A discussão da reforma tributária é necessária, mas, neste momento, pode adiar decisões de investimento, postergar a recuperação da economia brasileira e tirar o foco sobre medidas mais urgentes para que o país volte a crescer. A avaliação é de Marcos Ferrari, ex-secretário de Assuntos Econômicos do Ministério do Planejamento na gestão Michel Temer (MDB).
O economista é autor de um estudo sobre uma agenda de crescimento pós-reforma da Previdência e considera que as discussões sobre o sistema tributário deveriam ficar para daqui dois ou três anos, quando o país tiver voltado a crescer de forma robusta.
Segundo ele, a indefinição sobre qual modelo será adotado gera imprevisibilidade em relação a preços relativos e às melhores opções para alocação de capital.
A existência de ao menos três propostas, uma da Câmara, outra do Senado e uma terceira a ser apresentada pelo governo, torna o cenário mais turvo.
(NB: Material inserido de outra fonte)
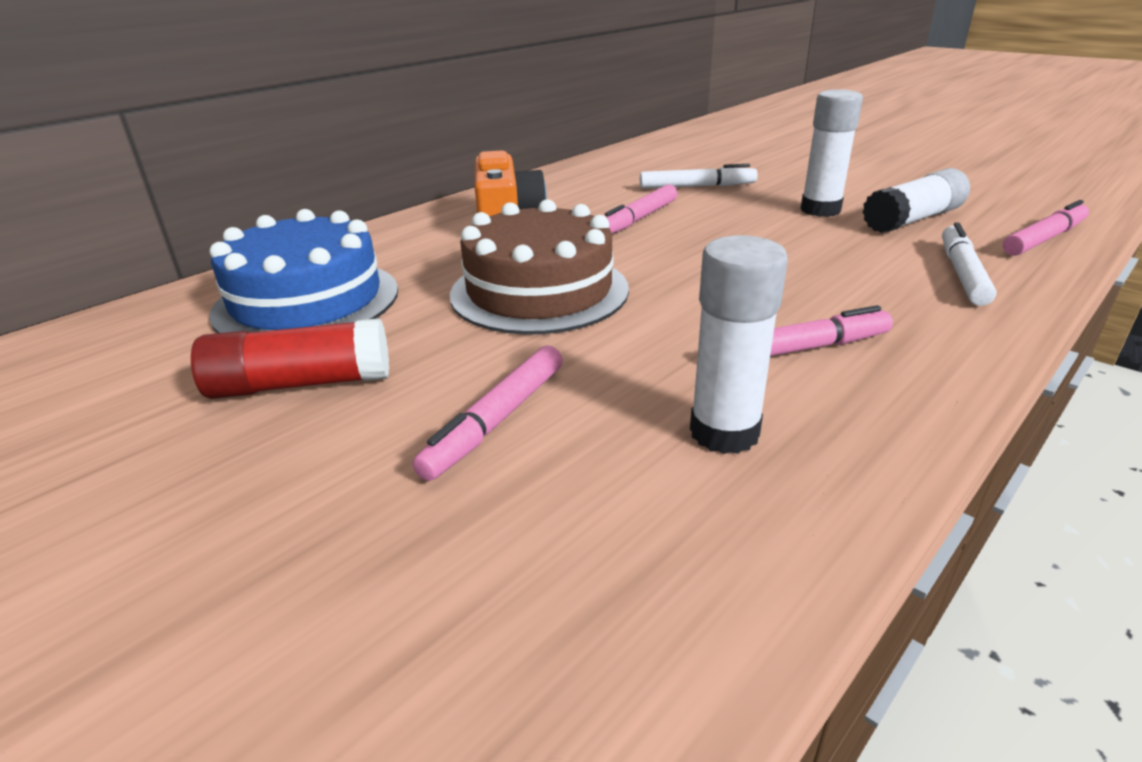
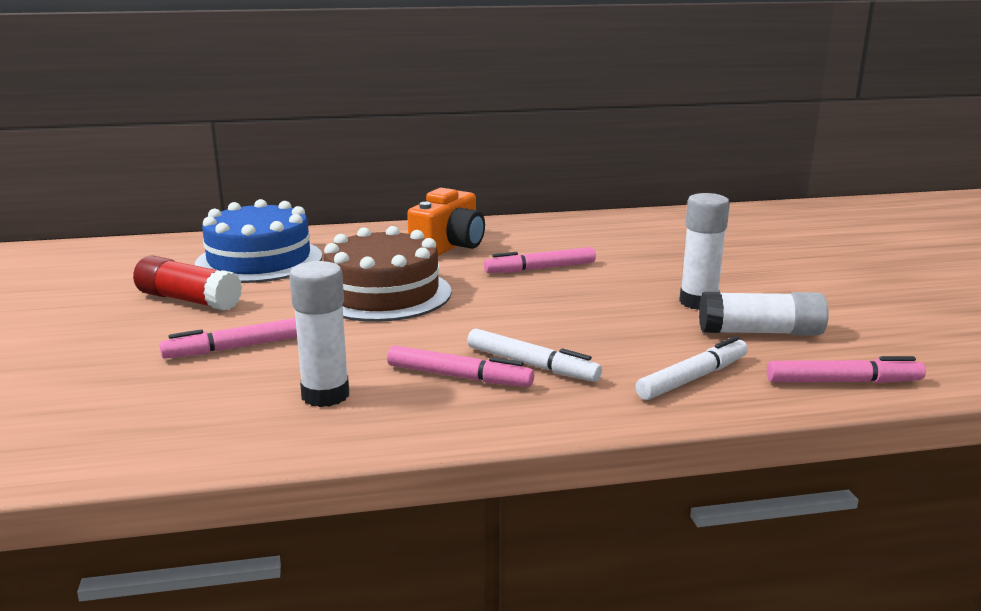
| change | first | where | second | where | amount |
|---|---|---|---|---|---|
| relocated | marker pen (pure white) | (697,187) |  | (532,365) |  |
"Existe um 'trade-off' entre reforma tributária e recuperação econômica. No momento, a recuperação é pautada pela necessidade de investimentos. O investidor, empresário, precisa saber qual o modelo tributário para fazer seu plano de negócios. Se fizer essa discussão agora, vai jogar o processo de recuperação um pouco mais para a frente."
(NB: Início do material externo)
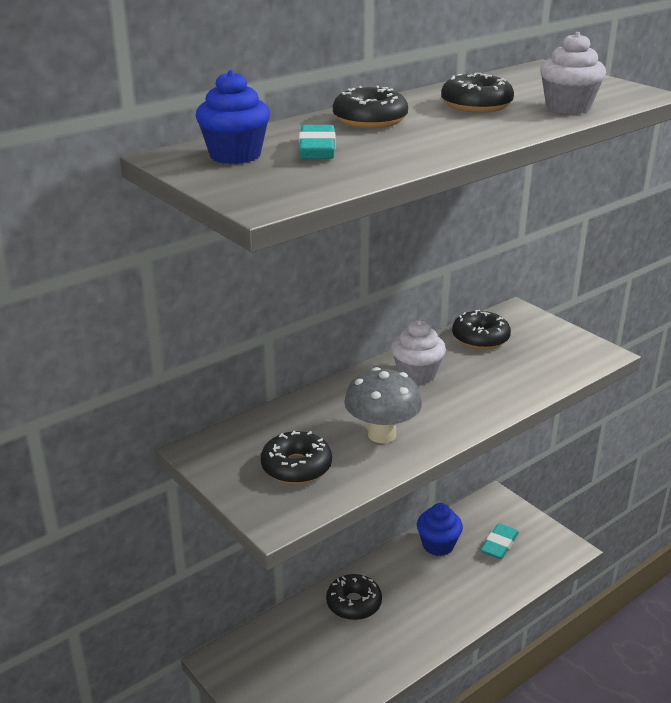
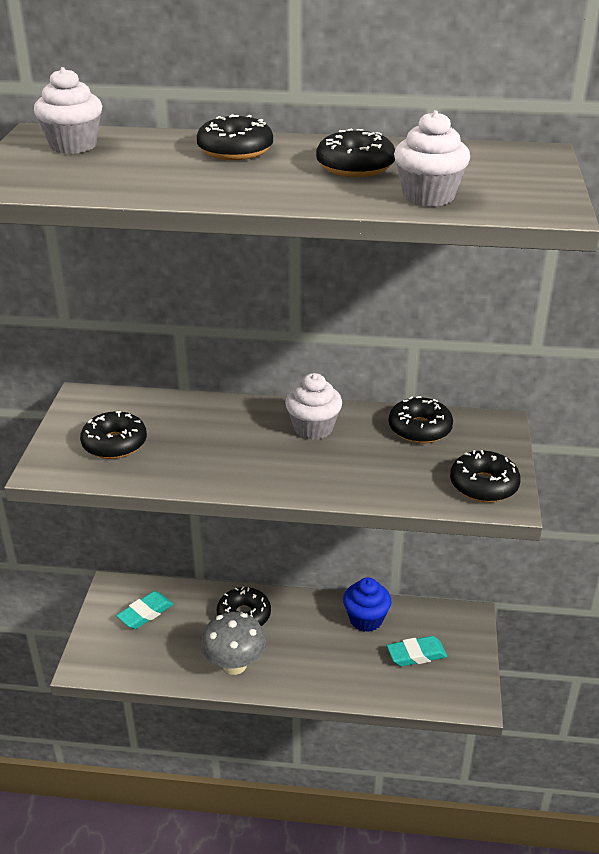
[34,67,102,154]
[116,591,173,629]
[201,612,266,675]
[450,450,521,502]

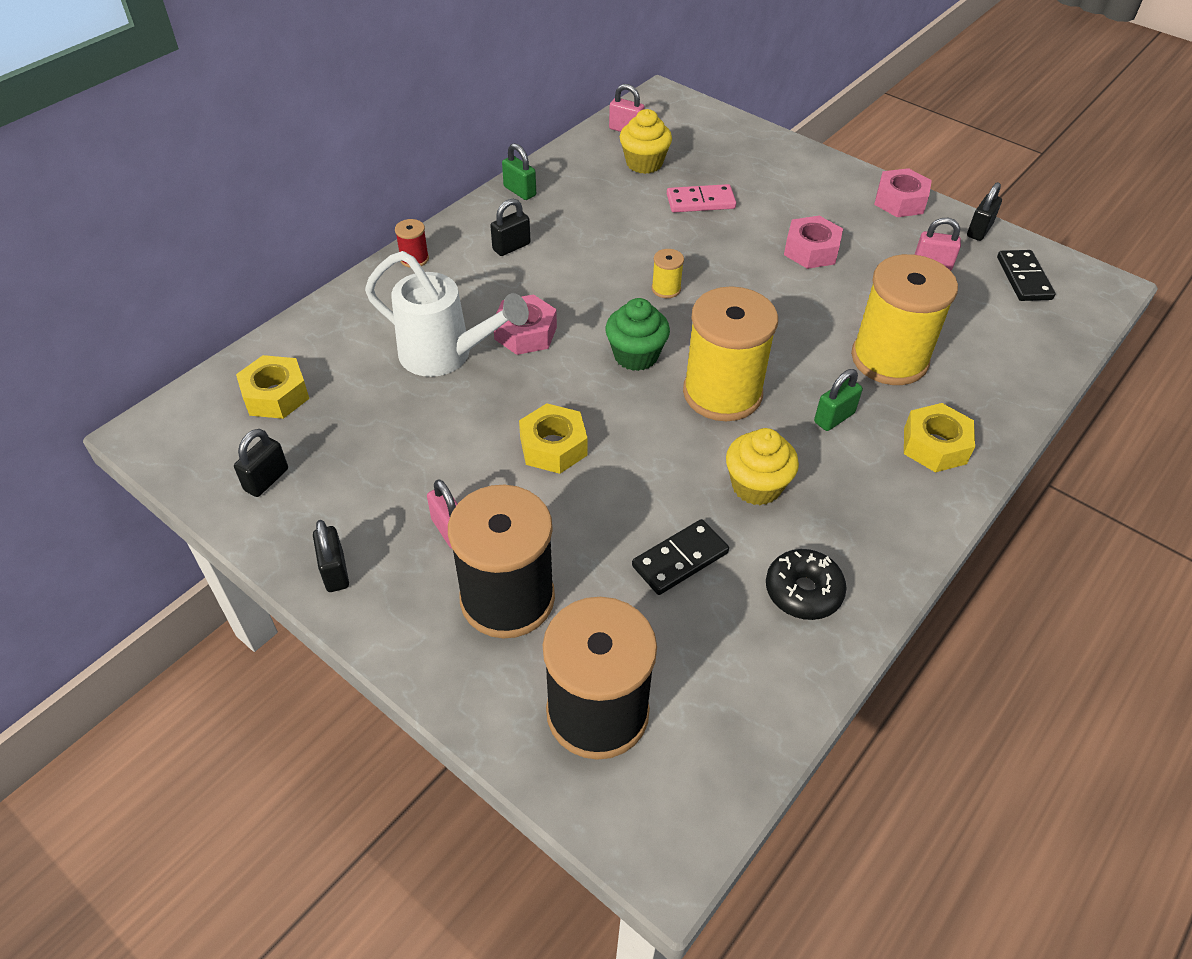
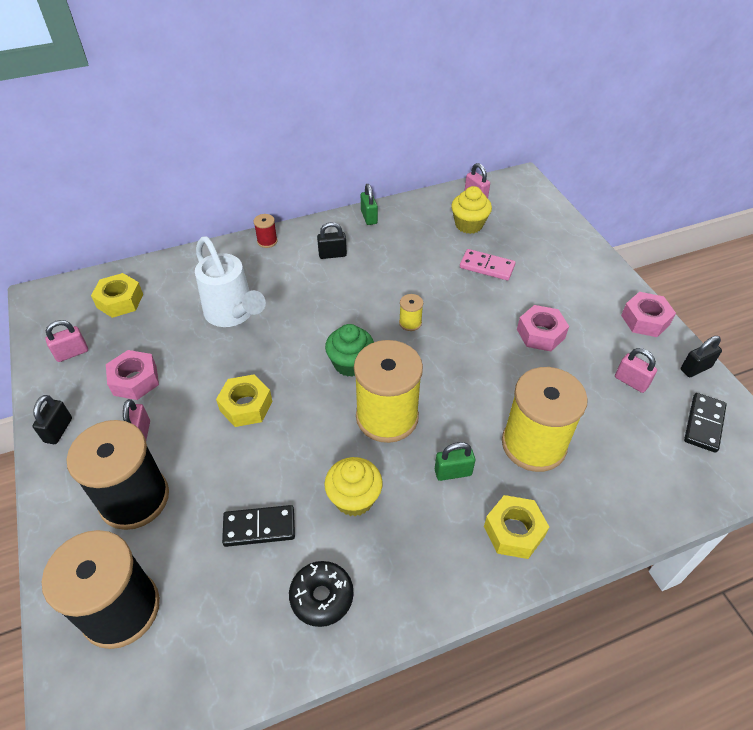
[106,350,159,400]
[45,320,88,362]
Ferrari também discorda da avaliação de que o momento de crise econômica é o cenário ideal para se tratar desse tema e diz que não há consenso no cenário político para votar a questão rapidamente.
"A reforma tributária tem de ser feita, mas o momento econômico é desfavorável. E o político é dúbio, pois temos pelo menos três propostas na mesa e não há uma definição de qual vai ser o caminho", diz.
"Se a reforma da Previdência está demorando quase um ano para ser votada, a tributária vai demorar muito mais. Ela está sendo discutida há mais de 20 anos. O jogo de poder é muito grande. Nesses 20 anos, não foi feita nenhuma mudança tributária relevante. Reformas da Previdência foram várias."
Ferrari afirma que as mudanças propostas no sistema tributário vão melhorar o ambiente de negócios, mas considera que a discussão pode ficar para outro momento e que há outras reformas regulatórias que podem gerar mais valor no curto prazo.
Ele cita a medida provisória da liberdade econômica, proposta do ministro da Economia, Paulo Guedes, os novos marcos legais nas áreas de gás, telecomunicações e saneamento, o projeto de relicitação e mudanças nas regras de venda de terras para estrangeiros.
O economista também destaca as novas regras de saque do FGTS como ações com impacto no curto prazo.
Para ele, governo e Congresso deveriam dar à pauta regulatória o mesmo peso e prioridade com que têm tratado de outras grandes reformas.
"Precisamos de estabilidade monetária, cambial, fiscal e regulatória e jurídica. Só temos as duas primeiras. Se não tiver essas quatro estabilidades concomitantemente, não tem recuperação do investimento."
Além das medidas regulatórias, Ferrari lista como parte da agenda pós-reforma da Previdência garantir o crescimento do mercado de crédito privado para financiar esses investimentos.
Segundo o economista, o mercado de capitais cresceu 35% em junho deste ano em relação ao mesmo período do ano passado. O crédito nos bancos privados avançou 13,4%, e a emissão de debêntures (títulos de dívida privada) incentivadas mais que dobrou em 2018.
"Mas o banco privado só vai entrar se tiver boa regulação e bons projetos. E aí entra o BNDES, que tem a maior expertise em projetos", afirma Ferrari, que foi diretor da área de infraestrutura do banco estatal até o ano passado.
"Existem reformas que podem gerar valor no curto prazo e mais fáceis de serem aprovadas", diz o economista.